One of the key challenges with my earlier attempts at using gdb was that (1) Wine likes to fork off tons of processes, which means getting gdb to follow the correct one is basically impossible, and (2) the crash happens very quickly, so manually attaching gdb after the fact is basically impossible. But the whole point of software development is to make the impossible possible, so I tweaked the implementation of PAL_ASSERT to poke at /proc/self to figure out whether a debugger is already attached and if one isn't, optionally print out a helpful message including the PID and then sleep instead of calling abort() immediately. This meant that I could now attach gdb at my leisure, which I did.

And was greeted with an absolutely useless gdb session because Wine is apparently being sufficiently creative with the dynamic linker structures that gdb can't make sense of what's happening on its own and doesn't find any symbols, let alone further debug info, and so there was no useful backtrace. Remember how I mentioned that Wine hates debugging?

Luckily, a helpful soul pointed out that /proc/$pid/maps exists and tells us where .so's are mapped into a process address space, and there's absolutely nothing Wine can do about that. Even better, gdb allows the user to manually tell it about shared libraries that have been loaded. Even even better, gdb can be scripted with Python. So, I wrote a gdb script that walks the backtrace and figures out which shared libraries to tell gdb about to make sense of the backtraces. (Update: Friedrich Vock helpfully pointed out that attaching with gdb -p $pid /path/to/the/correct/bin/wine64 also allows gdb to find shared libraries.)

At this point, another helpful soul pointed out that Fossilize exists and can play back pipeline creation in a saner environment than a Windows game running on VKD3D in Wine in a pressure vessel. That would surely have reduced my debugging woes somewhat. Oh well, at least I learned something.

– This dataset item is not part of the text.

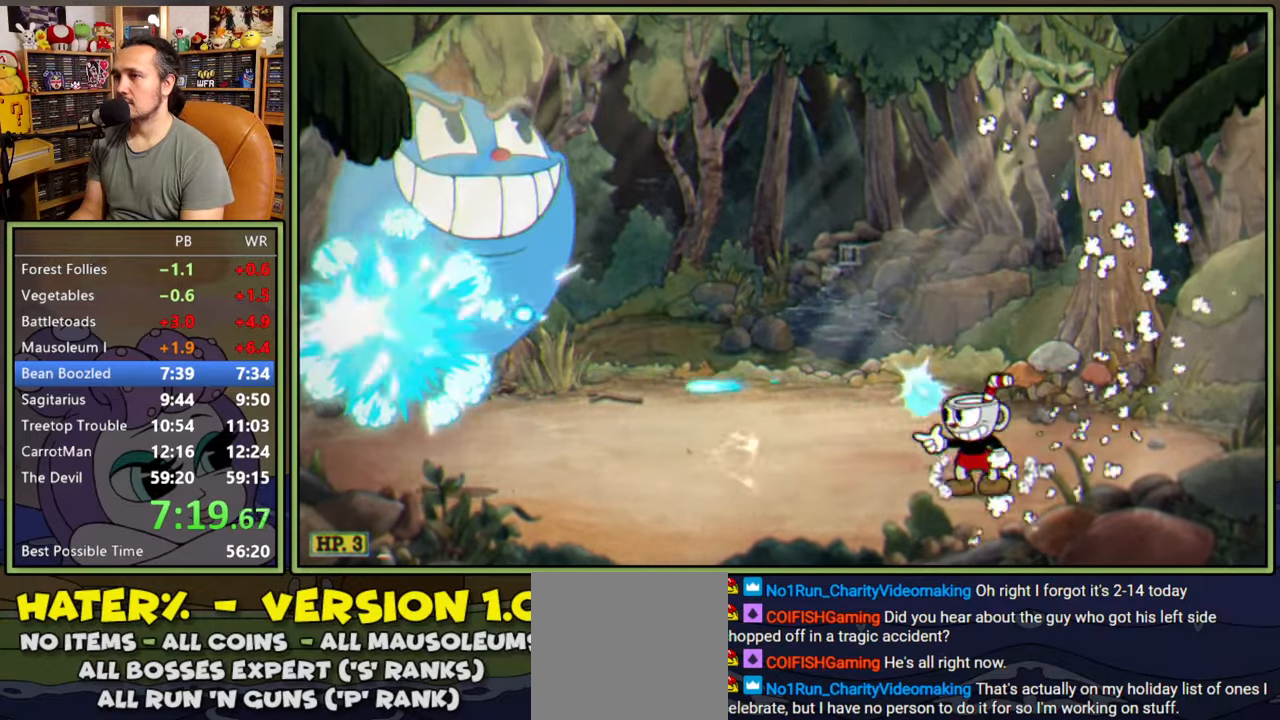
{"buttons": ["L1"], "right_stick": "center", "events": [[233, "DPAD_UP", "up"], [250, "DPAD_LEFT", "up"], [250, "R1", "up"]]}
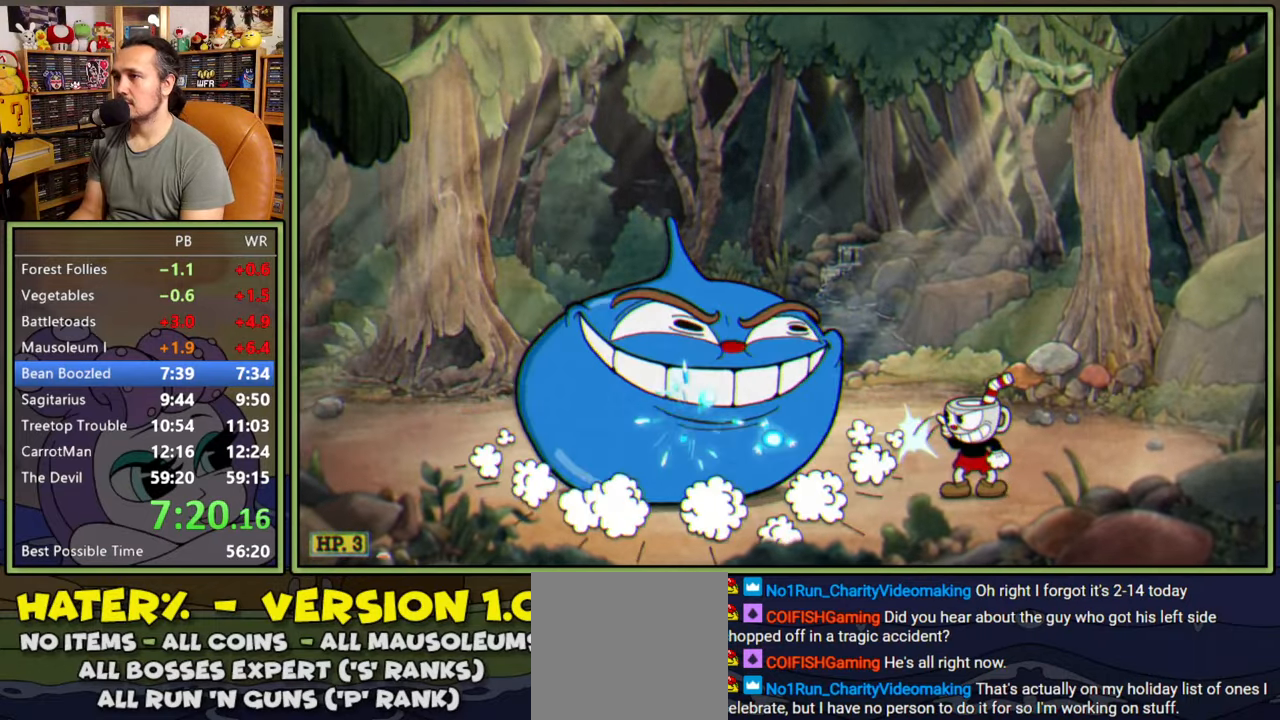
{"buttons": ["L1", "DPAD_UP"], "right_stick": "center", "events": [[383, "DPAD_UP", "down"]]}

From there, fixing all the bugs was almost a walk in the park. The assertion I had run into in PAL was easy to fix, and finally I could get back to the original problem: that GPU hang. That turned out to be a fairly mundane problem in LLPC's raytracing implementation, for which I have a fix. It's still going to take a while to trickle out, in part because this whole debugging odyssey has a corresponding complex chain of patches that just take a while to ferment, and in part because pre-Christmas is very far from a quiet time and things have just been generally crazy. Still: very soon you, too, will be able to play Cyberpunk 2077 with raytracing using the AMDVLK driver.